Only that they aren’t more widely adopted or supported.
I use UUIDs in things like OBSERVER support[0]. They just need to be unique within the context of the runtime, so there’s no need for anything more.
However, for things like Bluetooth Attributes, I think ULIDs would be a good thing. That ship has probably sailed, though.
[0] https://github.com/RiftValleySoftware/RVS_GeneralObserver#ob...
Combine that with KV stores like badger or rocks that store things in lexicographic order - ULIDs really comes in handy to have a random ID but still be able to do a scan in sorted order
Not a criticism, but something to be aware of, is that SQL Server doesn't sort the uniqueidentifier data type as one would expect. Instead of being ordered by bytes 0-1-2-3-4-5-6-7-8-9-10-11-12-13-14-15, uniqueidentifier values are ordered by bytes 10-11-12-13-14-15-8-9-7-6-5-4-3-2-1. So you want the timestamp in the last 48 bits instead of the first 48 bits.
But even without the need to sort by id, one of the advantage is that sequential ids makes it easier for databases to fetch data, as data stored ends up being more sequential in disk as well.
More reading on that:
- https://eager.io/blog/how-long-does-an-id-need-to-be/#locali...
- https://www.percona.com/blog/2019/11/22/uuids-are-popular-bu...
Default sorting out of the box is kind of nice anyways.
Functionally, they're similar, but I think a lot more work has gone into KSUIDs in terms of usability and ensuring they solve the intended problem. The only advantage ULIDs have is they are the same length as vanilla UUIDs, if such is useful to you.
It's cool that I can make deterministic UUIDs, but it seems silly that the spec should require me to expose the fact that it's deterministic. It's not like my deterministic UUID is any more likely to collide with someone else's random one than two deterministic or two random are to collide with each other.

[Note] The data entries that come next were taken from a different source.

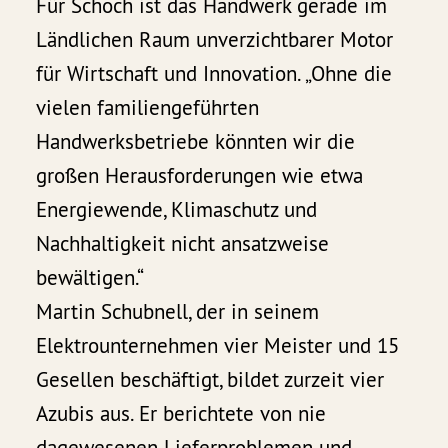
Für Schoch ist das Handwerk gerade im
Ländlichen Raum unverzichtbarer Motor
für Wirtschaft und Innovation. „Ohne die
vielen familiengeführten
Handwerksbetriebe könnten wir die
großen Herausforderungen wie etwa
Energiewende, Klimaschutz und
Nachhaltigkeit nicht ansatzweise
bewältigen.“
Martin Schubnell, der in seinem
Elektrounternehmen vier Meister und 15
Gesellen beschäftigt, bildet zurzeit vier
Azubis aus. Er berichtete von nie
dagewesenen Lieferproblemen und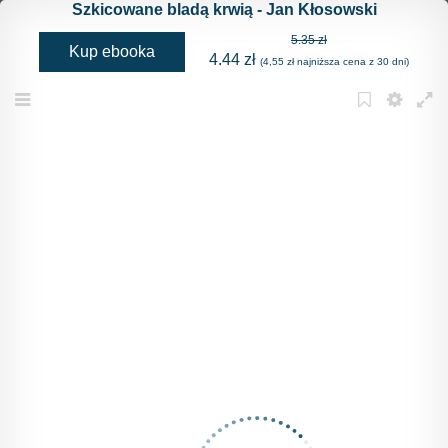
Szkicowane bladą krwią - Jan Kłosowski
5.35 zł
Kup ebooka
4.44 zł
(4,55 zł najniższa cena z 30 dni)
Menu
Bookmark
Settings
Full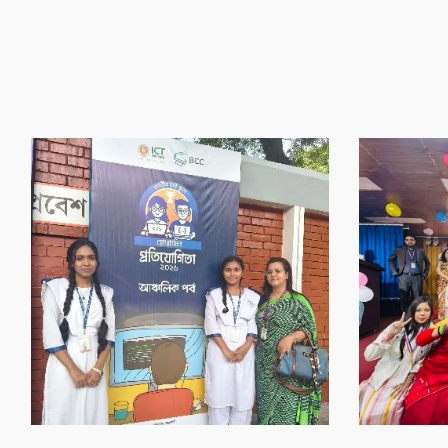
‌গৌর‌বের অর্জন
‌গৌর‌বের অর্জন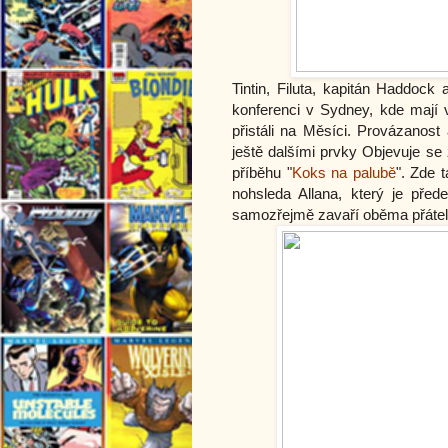
Tintin, Filuta, kapitán Haddoc
konferenci v Sydney, kde mají v
přistáli na Měsíci. Provázanost
ještě dalšími prvky Objevuje se 
příběhu "
Koks na palubě
". Zde 
nohsleda Allana, který je př
samozřejmě zavaří oběma přátelů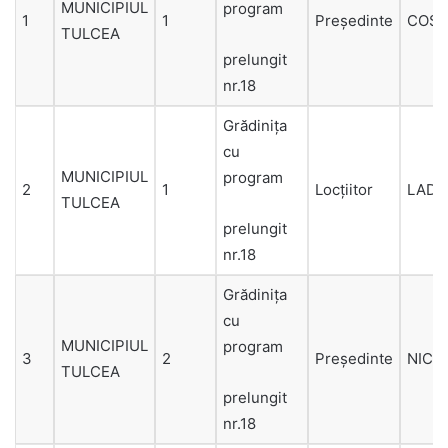
MUNICIPIUL
program
1
1
Președinte
COST
TULCEA
prelungit
nr.18
Grădiniţa
cu
MUNICIPIUL
program
2
1
Locțiitor
LADA
TULCEA
prelungit
nr.18
Grădiniţa
cu
MUNICIPIUL
program
3
2
Președinte
NICH
TULCEA
prelungit
nr.18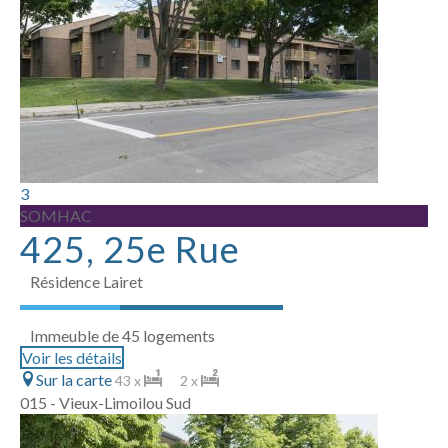
3
SOMHAC
425, 25e Rue
Résidence Lairet
Immeuble de 45 logements
Voir les détails
Sur la carte
43 x
2 x
015 - Vieux-Limoilou Sud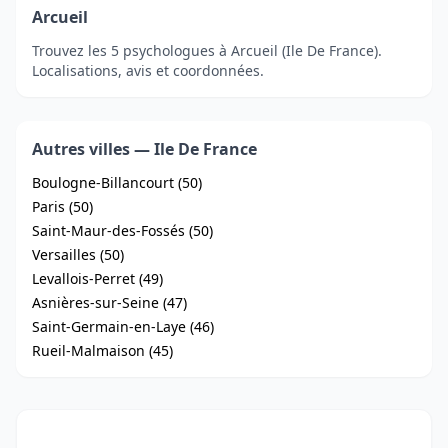
Arcueil
Trouvez les 5 psychologues à Arcueil (Ile De France).
Localisations, avis et coordonnées.
Autres villes — Ile De France
Boulogne-Billancourt (50)
Paris (50)
Saint-Maur-des-Fossés (50)
Versailles (50)
Levallois-Perret (49)
Asnières-sur-Seine (47)
Saint-Germain-en-Laye (46)
Rueil-Malmaison (45)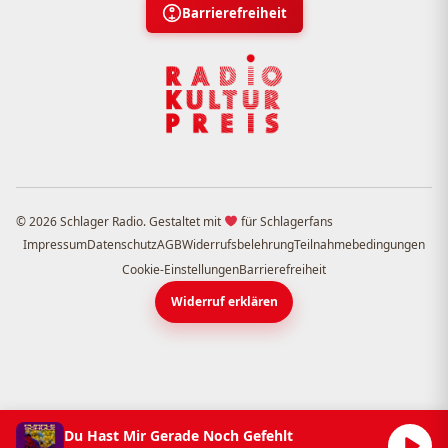
Barrierefreiheit
© 2026 Schlager Radio. Gestaltet mit
für Schlagerfans
Impressum
Datenschutz
AGB
Widerrufsbelehrung
Teilnahmebedingungen
Cookie-Einstellungen
Barrierefreiheit
Widerruf erklären
Du Hast Mir Gerade Noch Gefehlt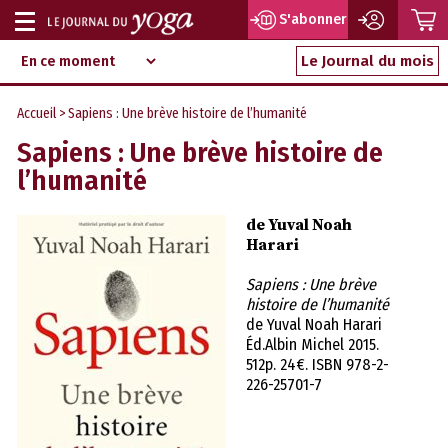
P
S'abonner
Afficher
Magazine
Aller
ou
Le Journal du mois
d‘information
au
indépendant
masquer
contenu
Accueil
> Sapiens : Une brève histoire de l’humanité
la
Sapiens : Une brève histoire de
navigation
l’humanité
de Yuval Noah
Harari
Sapiens : Une brève
histoire de l’humanité
de Yuval Noah Harari
Éd.Albin Michel 2015.
512p. 24€. ISBN 978-2-
226-25701-7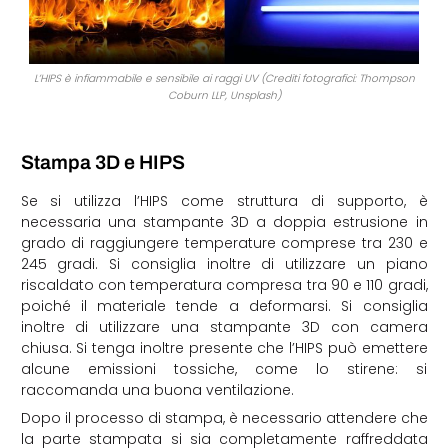
L’HIPS è infiammabile e sensibile ai raggi UV (Crediti fotografici: Thompson
Coburn LLP, Unsplash)
Stampa 3D e HIPS
Se si utilizza l’HIPS come struttura di supporto, è
necessaria una stampante 3D a doppia estrusione in
grado di raggiungere temperature comprese tra 230 e
245 gradi. Si consiglia inoltre di utilizzare un piano
riscaldato con temperatura compresa tra 90 e 110 gradi,
poiché il materiale tende a deformarsi. Si consiglia
inoltre di utilizzare una stampante 3D con camera
chiusa. Si tenga inoltre presente che l’HIPS può emettere
alcune emissioni tossiche, come lo stirene: si
raccomanda una buona ventilazione.
Dopo il processo di stampa, è necessario attendere che
la parte stampata si sia completamente raffreddata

From another angle, if you look at the difference between version 1 and version 2 time+node UUIDs, they're actually quite similar except for version 2 having a UID/GID-like field replacing some of the least significant bits of the other data. So collisions between v1 and v2 would be much more possible without the version bits. And at that point there's no reason not to use similar flags to refer to other generation methods; even if in theory you could decide that they're unlikely to create collisions, that just feels like it leaves the door open for edge cases and having to remember which of those decisions were made. Why not be consistent?
From the opposite angle, in a case where you're using random UUIDs generated within a trust boundary as lookup keys, the knowledge that one of them is random doesn't tell an adversary on the outside anything useful about the others, because they're all random, so it's a few harmless “wasted” bits. Of course, since UUIDs didn't have “unguessable” as a selling point to start with, if that's something you're leaning on, then go ahead and use something else…
In addition, those "drag a file to upload" dialogs are just awful. I don't have a file explorer installed that supports dragging (I just use midnight commander). If you give me a 'browse' button, I can use the gtk file-picker to get something, but "drag and drop" doesn't work. It's also an accessibility issue: screenreaders can click buttons, but they're much worse at dragging files into specific webpage areas.